In this study, ESI ion trap MS as a more cost-effective and widely available ESI MS technique compared to ESI FTICR MS (16,45) has been applied to the analysis of polymorphic STR loci. The selected STRs, which consist of dinucleotide repeats, represent a highly abundant sequence motif in many eukaryotic genomes (3,46). However, the determination of such repeat motifs represents a severe challenge since resolving capabilities are required to differentiate alleles which differ by as little as 2 bp. In addition, dinucleotide repeats are prone to amplification errors resulting in truncated PCR artefacts which significantly affect the accurate and reliable allele assignment (47,48). The use of a novel solid phase approach for purification of the PCR reaction mixture which relies on reversible immobilization of PCR products on magnetic particles without special preparation of the PCR product (49) provides a simple sample preparation procedure. The rapid and efficient purification of PCR products from salts and surplus oligonucleotide primers and deoxynucleotide triphosphates (dNTPs) and the capability for this clean-up procedure to be fully automated greatly facilitates the routine application of ESI MS in DNA analysis.

MATERIAL AND METHODS

Polymerase chain reaction

PCR of the equine microsatellite loci was carried out in 50 µl volumes. Each PCR reaction contained ∼50 ng genomic DNA (extracted from whole blood samples), 5 pmol both forward and reverse primer, 1.25 U Taq polymerase (Amersham Pharmacia Biotech, Freiburg, Germany), 10× PCR buffer and 100 µM each dNTP. The conditions for thermal cycling were 95°C for 3 min and 30 cycles of 95°C for 30 s, 52–55°C for 30 s and 72°C for 30 s. The final step was a 10 min elongation at 72°C. As a control, PCR products were analyzed on 10% non-denaturing polyacrylamide gels and visualized by staining with SYBR Gold (MoBiTec, Göttingen, Germany).

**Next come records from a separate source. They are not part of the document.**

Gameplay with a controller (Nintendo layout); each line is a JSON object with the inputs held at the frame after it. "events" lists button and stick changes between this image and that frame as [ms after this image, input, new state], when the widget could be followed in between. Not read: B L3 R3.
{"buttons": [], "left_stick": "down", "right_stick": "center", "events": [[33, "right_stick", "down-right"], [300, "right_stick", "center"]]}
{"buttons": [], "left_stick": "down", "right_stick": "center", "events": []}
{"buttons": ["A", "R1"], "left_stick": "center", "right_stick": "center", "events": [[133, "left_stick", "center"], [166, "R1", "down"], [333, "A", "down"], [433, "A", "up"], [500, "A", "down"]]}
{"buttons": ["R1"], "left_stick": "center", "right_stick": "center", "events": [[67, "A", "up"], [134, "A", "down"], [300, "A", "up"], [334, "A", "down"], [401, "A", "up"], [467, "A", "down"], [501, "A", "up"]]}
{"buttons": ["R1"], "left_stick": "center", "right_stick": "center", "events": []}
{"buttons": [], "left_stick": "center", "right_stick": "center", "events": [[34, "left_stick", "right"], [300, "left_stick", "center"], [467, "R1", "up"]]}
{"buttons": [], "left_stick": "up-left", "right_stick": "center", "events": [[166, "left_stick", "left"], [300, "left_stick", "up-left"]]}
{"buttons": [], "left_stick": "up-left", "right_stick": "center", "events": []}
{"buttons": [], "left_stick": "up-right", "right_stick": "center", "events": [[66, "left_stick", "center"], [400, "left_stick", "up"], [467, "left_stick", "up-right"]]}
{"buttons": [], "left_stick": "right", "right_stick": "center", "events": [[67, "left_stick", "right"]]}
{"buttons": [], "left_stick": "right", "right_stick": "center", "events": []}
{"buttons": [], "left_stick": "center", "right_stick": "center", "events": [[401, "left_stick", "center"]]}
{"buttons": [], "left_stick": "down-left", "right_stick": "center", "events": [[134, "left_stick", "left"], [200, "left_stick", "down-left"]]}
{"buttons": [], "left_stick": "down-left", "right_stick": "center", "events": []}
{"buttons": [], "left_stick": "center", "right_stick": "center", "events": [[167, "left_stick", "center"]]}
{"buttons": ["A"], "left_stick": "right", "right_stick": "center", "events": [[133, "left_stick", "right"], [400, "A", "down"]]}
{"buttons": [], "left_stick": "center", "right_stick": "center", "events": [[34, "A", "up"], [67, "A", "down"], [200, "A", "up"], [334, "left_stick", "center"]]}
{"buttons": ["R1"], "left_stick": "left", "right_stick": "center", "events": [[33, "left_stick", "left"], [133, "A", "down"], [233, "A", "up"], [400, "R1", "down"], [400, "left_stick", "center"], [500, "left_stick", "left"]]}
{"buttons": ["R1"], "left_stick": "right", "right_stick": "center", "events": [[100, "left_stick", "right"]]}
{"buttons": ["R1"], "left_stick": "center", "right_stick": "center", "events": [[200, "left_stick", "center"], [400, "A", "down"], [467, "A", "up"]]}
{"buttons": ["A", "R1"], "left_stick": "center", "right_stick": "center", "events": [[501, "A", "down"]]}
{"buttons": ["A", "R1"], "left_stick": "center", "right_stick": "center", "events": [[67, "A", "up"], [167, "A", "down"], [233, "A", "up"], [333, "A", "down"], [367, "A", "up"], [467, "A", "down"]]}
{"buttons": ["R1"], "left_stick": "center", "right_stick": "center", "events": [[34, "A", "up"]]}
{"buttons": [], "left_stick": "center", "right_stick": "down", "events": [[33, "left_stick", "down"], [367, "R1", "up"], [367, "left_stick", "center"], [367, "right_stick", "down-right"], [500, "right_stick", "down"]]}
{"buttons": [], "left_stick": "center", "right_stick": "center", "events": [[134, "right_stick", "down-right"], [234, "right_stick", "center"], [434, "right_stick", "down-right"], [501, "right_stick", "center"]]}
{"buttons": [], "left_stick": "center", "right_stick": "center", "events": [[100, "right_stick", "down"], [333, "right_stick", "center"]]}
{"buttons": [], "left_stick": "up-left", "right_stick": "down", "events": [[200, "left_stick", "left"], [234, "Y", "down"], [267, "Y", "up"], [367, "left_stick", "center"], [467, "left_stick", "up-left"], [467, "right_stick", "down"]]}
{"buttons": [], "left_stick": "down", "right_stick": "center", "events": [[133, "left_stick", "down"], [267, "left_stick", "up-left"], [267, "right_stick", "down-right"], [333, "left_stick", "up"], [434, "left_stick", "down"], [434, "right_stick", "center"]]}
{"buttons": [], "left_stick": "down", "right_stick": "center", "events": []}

Purification of PCR products

Ethanol precipitation. Prior to precipitation of the 50 µl PCR mixture, surplus primers were digested by incubation with 5 U exonuclease I (Amersham Pharmacia Biotech, Freiburg, Germany) for 1 h at 37°C. Without further purification, NH₄OAc (Merck, Germany) was added to this mixture to a final concentration of 2 M, and then 2.5 vol of 100% ethanol. After incubation overnight at –20°C, solutions were centrifuged for 30 min at 14 000 r.p.m. The precipitated pellet was washed with cold 70% ethanol and centrifuged for 15 min at 14 000 r.p.m. After lyophilization, the PCR product was resuspended in 5 µl of deionized water.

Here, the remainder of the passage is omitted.